We can vary the number of iterations for our algorithm by changing the `NUM_MCMC_SAMPLES` variable defined above. We can now plot a small subset of the inferred latent space.

In [None]:
x_test = np.concatenate([x_latent_variables[i][0].eval() for i in range(NUM_OBS_SPACES)]) #evaluating the latent space
w_test = np.concatenate([weights_variables[i][0].eval() for i in range(NUM_OBS_SPACES)]) #evaluating the weights of probabilistic map
index = np.random.choice(np.shape(x_test)[0], MINI_BATCH_SIZE)
x_test = x_test[index]
traces = [go.Scatter(x = x_test[:,0], y = x_test[:,1], showlegend=False, mode = 'markers', \
                     marker=dict(size=10, color=z_train[0][index]))]
init_notebook_mode()
iplot(traces, filename='latent_space')
print(np.shape(x_test))
print(w_test)

We are also interested in finding out how well the YeastGates strains differentiate out in the latent space. This can be done by evaluating the mixture components. These components can also be ways of diagnosing how much the different observed spaces influence this latent space, alone or in combinations, thus providing a way to compare different heterogenous observed spaces in this latent model space.

In [None]:
print("pi", tf.reduce_mean(pi_q.params, 0).eval())
print("mu", tf.reduce_mean(mu_q.params, 0).eval())
print("sigma", tf.reduce_mean(sigma_q.params, 0).eval())

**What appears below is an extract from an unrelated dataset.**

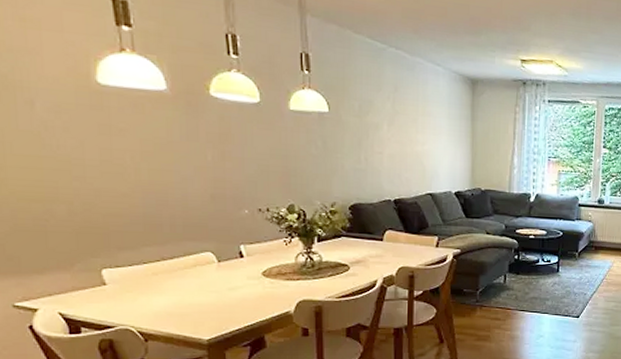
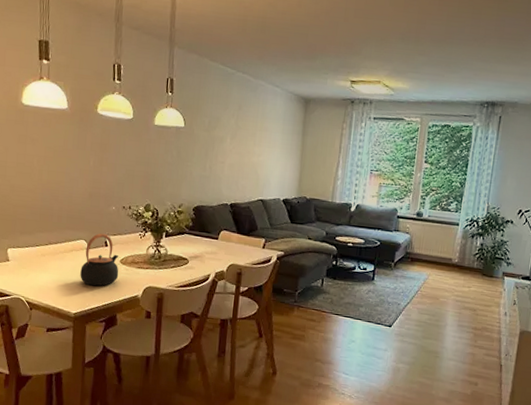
teapot: none [210,242,262,306] -> present [80,233,119,287]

We can also visualize the latent space by plotting the component variances in the latent space.

In [None]:
def plot_components(means, covariances):
    import math
    color_iter = ['navy', 'cyan', 'cornflowerblue', 'gold', 'orange']
    data = []
    for (mean, covar, color) in (zip(means, covariances, color_iter)):
        a = covar[0]
        b = covar[1]
        x_origin = mean[0]
        y_origin = mean[1]
        x_ = [ ]
        y_ = [ ]    
        for t in range(0,361,10):
            x = a*(math.cos(math.radians(t))) + x_origin
            x_.append(x)
            y = b*(math.sin(math.radians(t))) + y_origin
            y_.append(y)
        data.append(go.Scatter(x=x_ , y=y_, mode='lines', showlegend=False, line=dict(color=color, width=2)))
    return data

init_notebook_mode()
iplot(plot_components(tf.reduce_mean(mu_q.params, 0).eval(), tf.reduce_mean(sigma_q.params, 0).eval()), filename='latent_space')

We are still far from coming up with solid hypotheses on actual YeastGates data! But we tried to provide a principled probabilistic framework to aggregate arbitrary observed data collected from different sources.